The statements reaching and not reaching consensus differ from previous expert opinion guidelines.16,17,19,21 There is broad agreement across studies with ours on considering treatment for symptomatic individuals with ERT. We differ for those predicted to be severe prior to onset of signs and symptoms, recommending ERT. Compared with Latin America guidelines16 that do not suggest use under age 6, we consider all ages eligible. Guidelines differ regarding discontinuation of therapy. Our study was not able to define a set of stopping rules, whereas previous guidelines have recommended stopping if no effect is noted after 6–12 months of ERT and stopping ERT near the end of life.21 Our study and previous expert opinions are similar regarding evaluation and follow-up recommendations, reflecting pragmatism, as instruments used in the phase III trial are not easily transferred to the clinical setting for use in younger and more severely affected MPS II individuals.
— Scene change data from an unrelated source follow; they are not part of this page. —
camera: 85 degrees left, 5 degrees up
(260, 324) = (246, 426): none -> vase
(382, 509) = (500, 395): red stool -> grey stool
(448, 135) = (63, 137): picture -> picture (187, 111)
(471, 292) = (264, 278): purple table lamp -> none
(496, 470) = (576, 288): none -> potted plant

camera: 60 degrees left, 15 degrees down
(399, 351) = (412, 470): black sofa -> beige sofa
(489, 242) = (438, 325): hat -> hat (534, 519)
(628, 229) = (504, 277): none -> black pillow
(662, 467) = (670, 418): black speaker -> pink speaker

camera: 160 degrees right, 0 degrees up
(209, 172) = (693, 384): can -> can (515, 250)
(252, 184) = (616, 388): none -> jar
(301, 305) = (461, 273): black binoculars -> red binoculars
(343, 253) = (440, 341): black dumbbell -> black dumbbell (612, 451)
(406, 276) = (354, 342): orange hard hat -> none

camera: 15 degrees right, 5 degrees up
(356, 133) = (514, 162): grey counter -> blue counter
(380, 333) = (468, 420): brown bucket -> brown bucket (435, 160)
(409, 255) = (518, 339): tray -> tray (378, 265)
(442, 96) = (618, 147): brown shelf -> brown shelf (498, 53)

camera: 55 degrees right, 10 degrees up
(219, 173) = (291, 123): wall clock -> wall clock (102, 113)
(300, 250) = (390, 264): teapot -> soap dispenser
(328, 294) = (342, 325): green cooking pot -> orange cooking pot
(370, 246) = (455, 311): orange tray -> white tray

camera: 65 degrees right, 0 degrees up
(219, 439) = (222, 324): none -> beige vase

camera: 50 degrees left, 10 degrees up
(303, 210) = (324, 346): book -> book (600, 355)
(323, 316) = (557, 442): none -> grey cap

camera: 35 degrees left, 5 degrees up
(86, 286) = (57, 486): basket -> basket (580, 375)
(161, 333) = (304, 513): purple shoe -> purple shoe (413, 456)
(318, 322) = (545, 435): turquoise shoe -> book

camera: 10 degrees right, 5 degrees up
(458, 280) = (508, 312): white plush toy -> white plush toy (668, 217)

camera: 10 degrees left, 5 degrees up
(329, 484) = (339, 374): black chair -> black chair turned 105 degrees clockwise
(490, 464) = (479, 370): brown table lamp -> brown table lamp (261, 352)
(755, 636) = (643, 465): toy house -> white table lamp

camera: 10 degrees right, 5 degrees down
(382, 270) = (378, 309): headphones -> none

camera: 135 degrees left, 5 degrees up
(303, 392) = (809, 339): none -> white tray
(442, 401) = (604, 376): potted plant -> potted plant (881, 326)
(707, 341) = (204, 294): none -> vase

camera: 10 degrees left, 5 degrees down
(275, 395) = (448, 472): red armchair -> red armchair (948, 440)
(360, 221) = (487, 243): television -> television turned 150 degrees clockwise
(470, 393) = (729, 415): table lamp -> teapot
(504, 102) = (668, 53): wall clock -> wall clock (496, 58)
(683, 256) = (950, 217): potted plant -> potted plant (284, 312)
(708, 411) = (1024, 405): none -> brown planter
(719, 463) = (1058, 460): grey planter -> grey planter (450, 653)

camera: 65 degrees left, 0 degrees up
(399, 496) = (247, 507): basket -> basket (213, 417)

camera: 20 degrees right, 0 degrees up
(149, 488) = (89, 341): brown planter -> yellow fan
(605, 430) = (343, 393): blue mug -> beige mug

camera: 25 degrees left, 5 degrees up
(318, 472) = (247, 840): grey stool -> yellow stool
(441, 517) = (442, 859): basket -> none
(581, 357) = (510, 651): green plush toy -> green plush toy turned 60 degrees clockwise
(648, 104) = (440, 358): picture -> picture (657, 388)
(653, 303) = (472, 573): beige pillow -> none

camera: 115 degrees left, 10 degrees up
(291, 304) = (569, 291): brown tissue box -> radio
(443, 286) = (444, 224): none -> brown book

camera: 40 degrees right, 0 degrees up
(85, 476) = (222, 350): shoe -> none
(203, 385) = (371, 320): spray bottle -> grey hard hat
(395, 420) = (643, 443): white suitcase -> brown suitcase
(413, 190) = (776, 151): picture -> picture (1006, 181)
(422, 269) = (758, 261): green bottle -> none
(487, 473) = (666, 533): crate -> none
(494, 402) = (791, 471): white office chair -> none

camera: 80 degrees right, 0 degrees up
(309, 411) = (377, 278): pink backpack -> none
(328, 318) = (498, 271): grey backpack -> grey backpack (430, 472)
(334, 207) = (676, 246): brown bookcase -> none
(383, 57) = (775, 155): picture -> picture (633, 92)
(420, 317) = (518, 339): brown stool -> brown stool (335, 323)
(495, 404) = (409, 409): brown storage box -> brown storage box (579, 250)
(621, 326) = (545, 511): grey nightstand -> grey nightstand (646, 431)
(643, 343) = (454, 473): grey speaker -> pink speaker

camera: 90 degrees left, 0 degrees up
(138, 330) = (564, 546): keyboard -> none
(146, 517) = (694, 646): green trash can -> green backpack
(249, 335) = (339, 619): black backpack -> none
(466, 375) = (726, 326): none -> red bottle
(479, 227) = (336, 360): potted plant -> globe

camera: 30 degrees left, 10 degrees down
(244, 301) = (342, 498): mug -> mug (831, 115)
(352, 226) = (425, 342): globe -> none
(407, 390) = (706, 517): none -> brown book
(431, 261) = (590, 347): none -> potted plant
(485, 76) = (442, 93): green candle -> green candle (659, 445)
Our study highlights the difficulties in the field of rare disease therapeutics to assemble evidence and create guidance documents for clinicians. Numerous rare diseases have not had any phase III trials to evaluate therapies, nor may they be possible in many circumstances. Narrow scopes of phase III clinical trials, while establishing short term efficacy and safety in small select populations, will not provide sufficient information to guide all aspects of clinical care. Postmarketing follow-up studies (phase IV patient registries such as the Hunter Outcome Survey25) may fill in some gaps, but still leave many questions. The balance between bringing needed therapies to market for individuals and families with these severe and lethal conditions and generating enough evidence in a limited number of affected individuals to fully inform clinicians will continue to pose problems. In addition, evidence-based reviews are unlikely to find enough data for clinical practice guidelines that meet minimal criteria laid out by the Institute of Medicine,26 leaving imperfect expert consensus methods as the best approach to create guidance for clinicians.

We attempted to make our process as transparent as possible and to use an expert group as heterogeneous as ACMG policies would allow. This did create limitations to our process, with a smaller Delphi group size that is limited in the number of non-ACMG members permitted and did not allow us to include patient advocates.

Future research should address the major deficiencies identified here: When is initiation of ERT not warranted? What should guide the clinician to stop ERT? Given recent literature on the use of immune modulating therapy in Pompe syndrome,27,28 should immune tolerance induction also be considered for ERT in Hunter syndrome? What regimen should be used, and in which setting—prophylactic, after development of neutralizing antibodies, only for certain genetic variants? How does HSCT compare with ERT in a clinical trial? In addition, what do new therapies under study (IT-ERT, gene therapies) offer and when should they be considered? What is the best way to assess success of therapy—do we need new clinical evaluations, patient and family important endpoints, or better biomarkers? As more information becomes available, we hope to repeat our process to give better resources to the genetics community.